= TheocracyWatch =

TheocracyWatch is a project run by the Center for Religion, Ethics and Social Policy (CRESP) at Cornell University. It was founded by Joan Bokaer, an environmental activist because, she says, "After the 2000 election she realized that few people understood that the religious right had taken working control of the Republican Party..."

TheocracyWatch's major area of interest is what it considers to be the influence of dominionism in the U.S. government. TheocracyWatch has a "mission to spread the word about the complete restructuring of our government. We want to get the word out to as many people as possible because the agenda of the Christian right is to replace the Constitution with biblical law," said Kathleen Damiani, president of TheocracyWatch.
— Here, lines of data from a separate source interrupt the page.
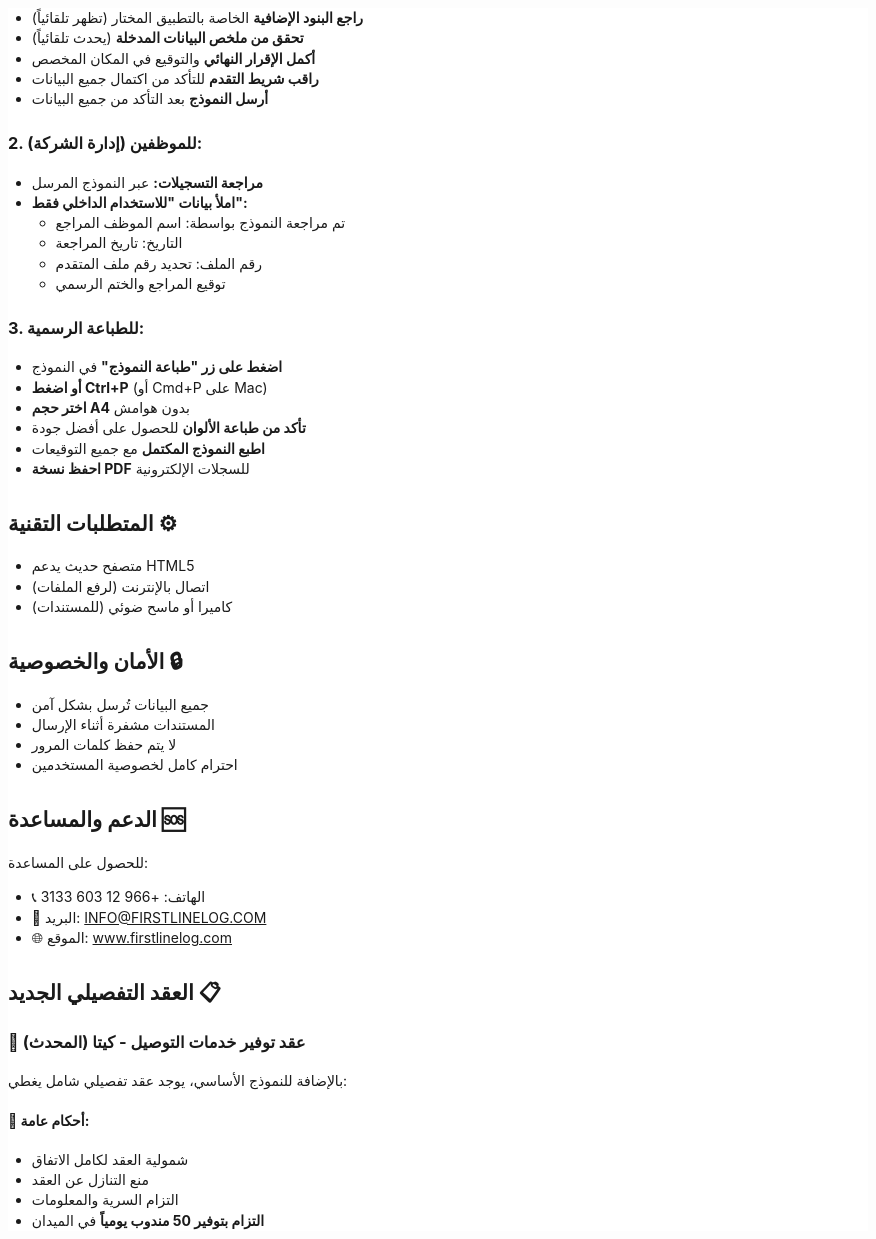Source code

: - **راجع البنود الإضافية** الخاصة بالتطبيق المختار (تظهر تلقائياً)
- **تحقق من ملخص البيانات المدخلة** (يحدث تلقائياً)
- **أكمل الإقرار النهائي** والتوقيع في المكان المخصص
- **راقب شريط التقدم** للتأكد من اكتمال جميع البيانات
- **أرسل النموذج** بعد التأكد من جميع البيانات

### 2. **للموظفين (إدارة الشركة):**
- **مراجعة التسجيلات:** عبر النموذج المرسل
- **املأ بيانات "للاستخدام الداخلي فقط":**
  - تم مراجعة النموذج بواسطة: اسم الموظف المراجع
  - التاريخ: تاريخ المراجعة
  - رقم الملف: تحديد رقم ملف المتقدم
  - توقيع المراجع والختم الرسمي

### 3. **للطباعة الرسمية:**
- **اضغط على زر "طباعة النموذج"** في النموذج
- **أو اضغط Ctrl+P** (أو Cmd+P على Mac)
- **اختر حجم A4** بدون هوامش
- **تأكد من طباعة الألوان** للحصول على أفضل جودة
- **اطبع النموذج المكتمل** مع جميع التوقيعات
- **احفظ نسخة PDF** للسجلات الإلكترونية

## المتطلبات التقنية ⚙️

- متصفح حديث يدعم HTML5
- اتصال بالإنترنت (لرفع الملفات)
- كاميرا أو ماسح ضوئي (للمستندات)

## الأمان والخصوصية 🔒

- جميع البيانات تُرسل بشكل آمن
- المستندات مشفرة أثناء الإرسال
- لا يتم حفظ كلمات المرور
- احترام كامل لخصوصية المستخدمين

## الدعم والمساعدة 🆘

للحصول على المساعدة:
- 📞 الهاتف: +966 12 603 3133
- 📧 البريد: INFO@FIRSTLINELOG.COM
- 🌐 الموقع: www.firstlinelog.com

## العقد التفصيلي الجديد 📋

### 📄 **عقد توفير خدمات التوصيل - كيتا (المحدث)**
بالإضافة للنموذج الأساسي، يوجد عقد تفصيلي شامل يغطي:

#### 🔸 **أحكام عامة:**
- شمولية العقد لكامل الاتفاق
- منع التنازل عن العقد
- التزام السرية والمعلومات
- **التزام بتوفير 50 مندوب يومياً** في الميدان
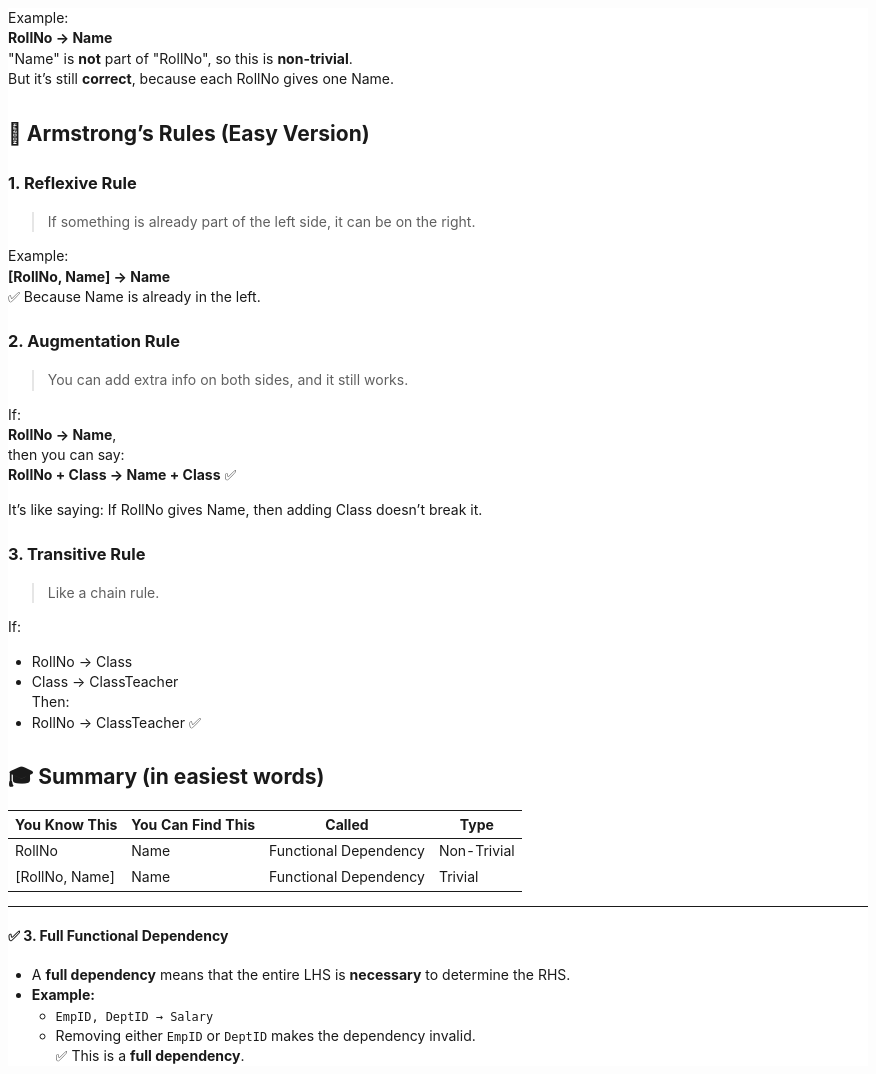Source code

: Example:  
**RollNo → Name**  
"Name" is **not** part of "RollNo", so this is **non-trivial**.  
But it’s still **correct**, because each RollNo gives one Name.

## 🧠 Armstrong’s Rules (Easy Version)

### 1. Reflexive Rule
> If something is already part of the left side, it can be on the right.

Example:  
**[RollNo, Name] → Name**  
✅ Because Name is already in the left.

### 2. Augmentation Rule
> You can add extra info on both sides, and it still works.

If:  
**RollNo → Name**,  
then you can say:  
**RollNo + Class → Name + Class** ✅

It’s like saying: If RollNo gives Name, then adding Class doesn’t break it.

### 3. Transitive Rule
> Like a chain rule.

If:  
- RollNo → Class  
- Class → ClassTeacher  
Then:  
- RollNo → ClassTeacher ✅

## 🎓 Summary (in easiest words)

| You Know This | You Can Find This | Called              | Type     |
|---------------|-------------------|---------------------|----------|
| RollNo        | Name              | Functional Dependency | Non-Trivial |
| [RollNo, Name] | Name              | Functional Dependency | Trivial     |



---


#### ✅ **3. Full Functional Dependency**
- A **full dependency** means that the entire LHS is **necessary** to determine the RHS.  
- **Example:**  
   - `EmpID, DeptID → Salary`  
   - Removing either `EmpID` or `DeptID` makes the dependency invalid.  
✅ This is a **full dependency**.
TheocracyWatch's method for gauging the influence of dominionism is studying the voting patterns of members of Congress. Legislators whose voting pattern matches such organizations as the Christian Coalition, the Family Research Council, the Eagle Forum, and The Heritage Foundation are said to "illustrate the strength of dominionists in Congress" even though none of these groups identifies themselves with the dominionist movement and two of them are specifically secular.

TheocracyWatch makes free videos available to the general public so they can be distributed through public-access television stations.

The Center for Religion, Ethics and Social Policy is an independent not-for-profit agency and an affiliate of Cornell University with administrative offices in Cornell's Anabel Taylor Hall. TheocracyWatch is one of sixteen projects sponsored by CRESP.